## THE TASK:
The output should be all lines of the entries below in which the word "saken" occurs.

[Opening GIVEN RECORDS section]

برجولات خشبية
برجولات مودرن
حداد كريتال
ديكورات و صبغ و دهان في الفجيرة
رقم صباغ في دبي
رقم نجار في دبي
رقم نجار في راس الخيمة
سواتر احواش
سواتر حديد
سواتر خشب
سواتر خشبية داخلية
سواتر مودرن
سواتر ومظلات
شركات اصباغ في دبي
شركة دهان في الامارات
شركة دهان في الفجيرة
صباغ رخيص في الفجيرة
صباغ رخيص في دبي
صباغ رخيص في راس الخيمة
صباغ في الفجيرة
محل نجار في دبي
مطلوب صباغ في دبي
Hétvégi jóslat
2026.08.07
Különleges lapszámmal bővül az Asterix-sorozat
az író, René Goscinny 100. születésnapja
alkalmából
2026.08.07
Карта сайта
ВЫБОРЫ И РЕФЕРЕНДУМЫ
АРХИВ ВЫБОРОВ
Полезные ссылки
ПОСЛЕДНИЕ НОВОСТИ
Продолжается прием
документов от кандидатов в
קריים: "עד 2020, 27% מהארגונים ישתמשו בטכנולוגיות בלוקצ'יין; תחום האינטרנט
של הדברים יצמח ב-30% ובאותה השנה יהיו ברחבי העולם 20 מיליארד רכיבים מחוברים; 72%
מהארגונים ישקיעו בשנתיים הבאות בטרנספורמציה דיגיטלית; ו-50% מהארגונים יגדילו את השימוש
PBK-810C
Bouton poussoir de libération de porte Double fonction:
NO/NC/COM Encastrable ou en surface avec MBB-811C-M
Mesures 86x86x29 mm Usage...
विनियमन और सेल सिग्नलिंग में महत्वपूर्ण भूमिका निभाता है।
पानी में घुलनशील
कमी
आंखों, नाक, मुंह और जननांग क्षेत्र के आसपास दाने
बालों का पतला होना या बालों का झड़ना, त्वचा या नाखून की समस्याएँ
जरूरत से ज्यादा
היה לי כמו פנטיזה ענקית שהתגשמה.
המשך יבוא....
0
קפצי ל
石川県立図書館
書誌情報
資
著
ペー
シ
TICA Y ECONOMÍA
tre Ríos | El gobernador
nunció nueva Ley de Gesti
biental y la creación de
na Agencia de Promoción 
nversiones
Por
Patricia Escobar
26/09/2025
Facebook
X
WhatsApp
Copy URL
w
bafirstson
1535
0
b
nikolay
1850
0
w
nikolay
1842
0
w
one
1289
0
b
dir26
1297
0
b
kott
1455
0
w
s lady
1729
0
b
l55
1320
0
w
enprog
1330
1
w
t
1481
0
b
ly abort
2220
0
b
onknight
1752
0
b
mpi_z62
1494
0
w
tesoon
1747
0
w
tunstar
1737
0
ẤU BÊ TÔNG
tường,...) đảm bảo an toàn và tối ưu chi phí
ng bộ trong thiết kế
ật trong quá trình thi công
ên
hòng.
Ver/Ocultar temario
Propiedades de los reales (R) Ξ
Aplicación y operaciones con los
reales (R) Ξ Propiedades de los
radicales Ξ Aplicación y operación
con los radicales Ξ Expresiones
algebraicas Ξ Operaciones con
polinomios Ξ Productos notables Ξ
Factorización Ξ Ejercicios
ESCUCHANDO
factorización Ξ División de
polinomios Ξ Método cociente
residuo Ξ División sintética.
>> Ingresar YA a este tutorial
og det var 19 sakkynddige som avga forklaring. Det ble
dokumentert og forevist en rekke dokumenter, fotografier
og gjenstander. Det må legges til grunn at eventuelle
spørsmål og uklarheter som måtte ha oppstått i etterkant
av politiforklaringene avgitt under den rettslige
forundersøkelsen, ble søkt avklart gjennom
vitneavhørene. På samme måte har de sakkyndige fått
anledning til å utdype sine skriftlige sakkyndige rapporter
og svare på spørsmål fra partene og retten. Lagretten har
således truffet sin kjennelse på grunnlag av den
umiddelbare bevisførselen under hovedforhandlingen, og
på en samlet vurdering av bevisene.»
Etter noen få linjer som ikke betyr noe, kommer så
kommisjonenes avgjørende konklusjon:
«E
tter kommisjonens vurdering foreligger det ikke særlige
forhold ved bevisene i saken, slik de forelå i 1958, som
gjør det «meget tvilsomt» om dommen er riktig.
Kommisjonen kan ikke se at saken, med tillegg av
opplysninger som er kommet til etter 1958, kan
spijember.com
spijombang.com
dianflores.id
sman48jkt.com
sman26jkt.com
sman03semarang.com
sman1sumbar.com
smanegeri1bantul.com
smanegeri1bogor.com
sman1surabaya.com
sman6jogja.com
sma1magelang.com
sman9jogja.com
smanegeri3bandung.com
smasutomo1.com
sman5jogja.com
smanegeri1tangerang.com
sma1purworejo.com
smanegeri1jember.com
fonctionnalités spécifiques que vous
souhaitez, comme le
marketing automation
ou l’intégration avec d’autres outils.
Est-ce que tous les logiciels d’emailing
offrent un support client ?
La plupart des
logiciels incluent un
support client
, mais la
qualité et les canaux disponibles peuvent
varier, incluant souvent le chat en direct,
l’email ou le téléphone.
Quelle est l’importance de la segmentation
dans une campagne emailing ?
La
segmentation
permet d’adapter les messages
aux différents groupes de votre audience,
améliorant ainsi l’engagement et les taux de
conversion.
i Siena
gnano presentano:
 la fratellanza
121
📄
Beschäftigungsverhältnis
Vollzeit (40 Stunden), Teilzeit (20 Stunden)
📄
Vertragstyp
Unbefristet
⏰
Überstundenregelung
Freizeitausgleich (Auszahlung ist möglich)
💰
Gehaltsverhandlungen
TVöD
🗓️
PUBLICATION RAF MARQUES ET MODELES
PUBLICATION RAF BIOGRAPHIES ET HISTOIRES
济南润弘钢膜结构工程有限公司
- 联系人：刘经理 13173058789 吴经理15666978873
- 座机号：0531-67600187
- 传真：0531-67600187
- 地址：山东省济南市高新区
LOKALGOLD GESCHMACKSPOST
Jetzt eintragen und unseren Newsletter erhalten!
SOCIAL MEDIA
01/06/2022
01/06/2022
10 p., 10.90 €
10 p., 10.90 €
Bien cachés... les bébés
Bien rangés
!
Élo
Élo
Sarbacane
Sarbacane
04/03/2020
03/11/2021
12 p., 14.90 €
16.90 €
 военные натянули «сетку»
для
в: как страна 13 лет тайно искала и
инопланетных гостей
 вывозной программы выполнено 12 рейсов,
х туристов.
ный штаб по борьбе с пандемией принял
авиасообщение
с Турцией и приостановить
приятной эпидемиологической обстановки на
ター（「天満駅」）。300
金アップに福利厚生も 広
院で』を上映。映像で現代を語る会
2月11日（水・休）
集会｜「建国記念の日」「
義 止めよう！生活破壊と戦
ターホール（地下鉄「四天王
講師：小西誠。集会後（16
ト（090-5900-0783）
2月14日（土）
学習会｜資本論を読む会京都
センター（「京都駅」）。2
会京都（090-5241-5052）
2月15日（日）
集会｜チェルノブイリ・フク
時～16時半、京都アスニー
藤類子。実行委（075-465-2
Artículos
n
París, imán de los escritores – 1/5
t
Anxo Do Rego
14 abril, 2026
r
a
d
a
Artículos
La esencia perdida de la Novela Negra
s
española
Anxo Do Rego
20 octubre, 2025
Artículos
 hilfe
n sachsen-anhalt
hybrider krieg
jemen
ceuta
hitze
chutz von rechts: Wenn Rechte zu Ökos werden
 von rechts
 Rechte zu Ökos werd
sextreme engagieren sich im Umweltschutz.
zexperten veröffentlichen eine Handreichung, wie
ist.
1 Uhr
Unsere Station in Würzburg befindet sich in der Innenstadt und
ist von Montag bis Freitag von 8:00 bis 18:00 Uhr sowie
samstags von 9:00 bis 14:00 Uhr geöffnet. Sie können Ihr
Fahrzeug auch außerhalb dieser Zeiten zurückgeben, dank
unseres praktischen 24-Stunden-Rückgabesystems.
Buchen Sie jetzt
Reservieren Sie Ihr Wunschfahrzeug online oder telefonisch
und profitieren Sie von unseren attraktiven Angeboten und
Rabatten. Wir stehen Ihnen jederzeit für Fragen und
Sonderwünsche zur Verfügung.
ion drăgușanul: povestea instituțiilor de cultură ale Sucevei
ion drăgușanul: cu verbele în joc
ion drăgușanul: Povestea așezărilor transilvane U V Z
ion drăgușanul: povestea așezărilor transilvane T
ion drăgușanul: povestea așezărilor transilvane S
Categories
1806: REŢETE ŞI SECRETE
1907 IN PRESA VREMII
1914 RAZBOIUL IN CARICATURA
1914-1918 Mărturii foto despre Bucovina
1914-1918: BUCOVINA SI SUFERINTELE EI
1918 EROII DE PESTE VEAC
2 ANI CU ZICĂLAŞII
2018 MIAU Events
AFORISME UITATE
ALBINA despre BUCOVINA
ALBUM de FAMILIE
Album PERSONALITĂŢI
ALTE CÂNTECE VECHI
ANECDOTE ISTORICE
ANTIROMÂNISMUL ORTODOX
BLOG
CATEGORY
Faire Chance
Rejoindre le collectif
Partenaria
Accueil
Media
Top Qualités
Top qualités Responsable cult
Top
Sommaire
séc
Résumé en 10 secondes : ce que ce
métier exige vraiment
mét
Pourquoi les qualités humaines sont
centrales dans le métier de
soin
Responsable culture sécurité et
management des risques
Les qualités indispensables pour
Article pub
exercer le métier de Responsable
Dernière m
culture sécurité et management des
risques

[Closing GIVEN RECORDS section]

## THE COMPLETED TASK:
forhold ved bevisene i saken, slik de forelå i 1958, som
Kommisjonen kan ikke se at saken, med tillegg av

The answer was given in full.